To take lessons with me is to accept that Music Theory will be part of your education. It may not be a huge part, but there will be some for sure.
There is one thing that makes me much more upset than anything else: not doing your theory assignment.
I understand two things against this point. The first is that I am honestly biased. All of my degrees were based on theory and composition. I've invested in the knowledge and want to share it. I have a high respect for its importance. The second is one I think I need to address, and that is the feeling you might have: I'm paying for PIANO lessons, not theory lessons. Why should I waste my time on theory?
What is Music Theory?
In the world of science, a law is a principle which can be proven beyond dispute, often with numerical evidence (such as gravity and inertia). A theory (such as relativity and evolution) is a reasoned, researched principle that can't necessarily be proven. Theories are often open to debate. To be a theory in the first place, however, it is required that the concepts be sound and valid, whether or not they are completely correct.
There are no laws in music. Music is free to be created and re-created. For nearly every rule ever stated in music, you can count on finding an exception somewhere. That said, music is not a happy accident. The pieces and songs that move you did not randomly appear into existence. It took thought to create it. If a piece is really good, then the person who created it could not only likely read music, but also understood how intervals work, how the functions of harmony are successful, what makes a good melody, how voice leading can make the piece better or worse, and so much more.
What is music theory? It is all the common ideas mankind has developed about music in Western culture, and our understanding of how and why music works.
Why is Theory important as a pianist (or any other performer)?
To understand theory is to understand how music works. To understand how music works is to open doors in a lot of ways. First, it helps explain why you like certain music more than others. It's a source of pride to me, and it can be to you too, that I can verbally explain why I like the music that I do and why I don't like other music. Understanding theory helps you understand a composer's intentions. The piece speaks to you like it didn't before when you know things about it.
It also helps you achieve the ultimate in musical achievement: creating your own music. People marvel over the fact that Beethoven could compose such great works while he was completely deaf. I love Beethoven and I think his music would be great even if he had always been able to hear...but let's not call this a miracle that he could do it while deaf. The fact is that Beethoven KNEW his theory. He knew why chords and keys worked. He understood how rhythm worked. He knew orchestration. As a composer myself, I often write at a table, away from instruments, and only use the sounds to fine tune my product. Beethoven could write without hearing because he knew his stuff. He didn't need to hear it to know how it would sound.

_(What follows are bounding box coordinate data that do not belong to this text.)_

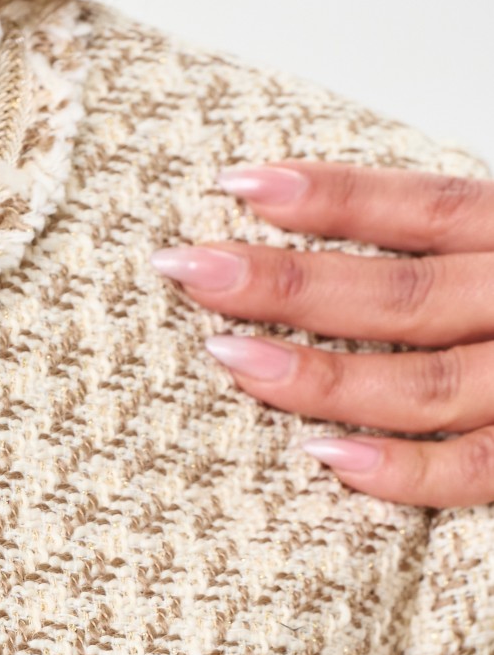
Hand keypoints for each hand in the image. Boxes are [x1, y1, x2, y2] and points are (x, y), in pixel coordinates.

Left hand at [152, 162, 493, 506]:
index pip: (426, 208)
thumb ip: (451, 258)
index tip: (237, 185)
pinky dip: (402, 469)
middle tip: (190, 271)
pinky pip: (473, 468)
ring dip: (322, 377)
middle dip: (290, 285)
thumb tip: (321, 258)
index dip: (335, 195)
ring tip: (228, 359)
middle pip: (404, 293)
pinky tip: (323, 455)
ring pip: (425, 383)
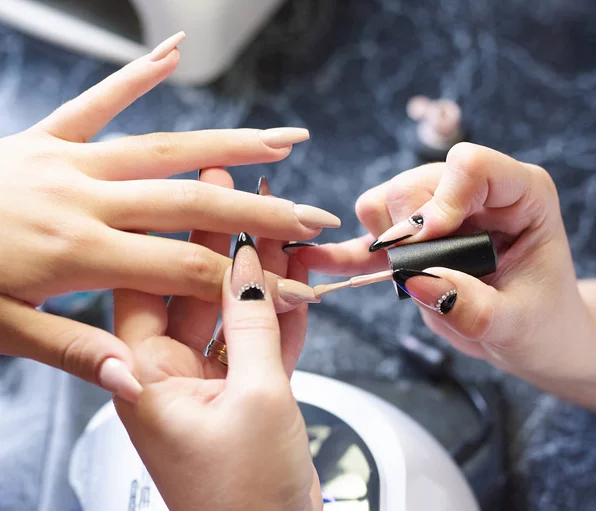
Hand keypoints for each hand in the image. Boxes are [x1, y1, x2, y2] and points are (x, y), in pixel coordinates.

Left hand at [0, 33, 336, 399]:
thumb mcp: (2, 333)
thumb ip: (72, 351)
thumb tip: (133, 376)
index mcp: (76, 251)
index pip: (186, 268)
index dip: (245, 283)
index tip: (292, 291)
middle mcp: (83, 197)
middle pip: (192, 202)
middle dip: (260, 211)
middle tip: (311, 215)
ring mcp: (67, 159)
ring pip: (164, 147)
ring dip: (230, 143)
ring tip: (283, 140)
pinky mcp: (46, 137)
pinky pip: (96, 100)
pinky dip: (137, 75)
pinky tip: (176, 53)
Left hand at [114, 171, 320, 510]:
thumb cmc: (244, 498)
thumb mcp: (257, 398)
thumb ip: (254, 324)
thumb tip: (249, 265)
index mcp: (146, 376)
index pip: (150, 282)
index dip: (176, 230)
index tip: (198, 188)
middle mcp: (168, 374)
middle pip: (192, 288)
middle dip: (219, 240)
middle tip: (233, 187)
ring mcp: (206, 382)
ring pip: (230, 311)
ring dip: (255, 271)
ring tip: (271, 220)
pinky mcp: (241, 393)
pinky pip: (257, 339)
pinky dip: (278, 312)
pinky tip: (294, 278)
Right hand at [296, 142, 595, 408]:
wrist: (528, 334)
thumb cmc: (539, 321)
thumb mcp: (517, 322)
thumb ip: (471, 305)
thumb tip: (417, 279)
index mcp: (518, 194)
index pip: (471, 165)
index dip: (442, 198)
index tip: (430, 239)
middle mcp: (473, 193)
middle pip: (413, 185)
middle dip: (405, 231)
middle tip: (416, 270)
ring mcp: (436, 212)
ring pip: (382, 202)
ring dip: (381, 241)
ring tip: (401, 274)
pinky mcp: (411, 240)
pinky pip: (367, 236)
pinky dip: (345, 252)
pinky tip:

People imagine composers being these mythical people that just wait for inspiration to hit, but composing is rarely just a result of inspiration. It's very much a craft. When I write or improvise music, I am taking my understanding of how music works, disassembling it, and putting it back together in my own way with an understanding of what is more likely to be pleasing and not.
The best performers in every genre have much more often than not been shown to be very competent in music theory. There's a limit on what you can achieve blindly in music, that is just playing notes and not understanding what they're doing. To be great in music, you need to understand it. My most accomplished students of the past 14 years have all been among the most knowledgable about music itself.
I urge every one of my students to not just regard Theory as something separate from practice. Think of Theory as a type of practice all by itself, a type of mental practice.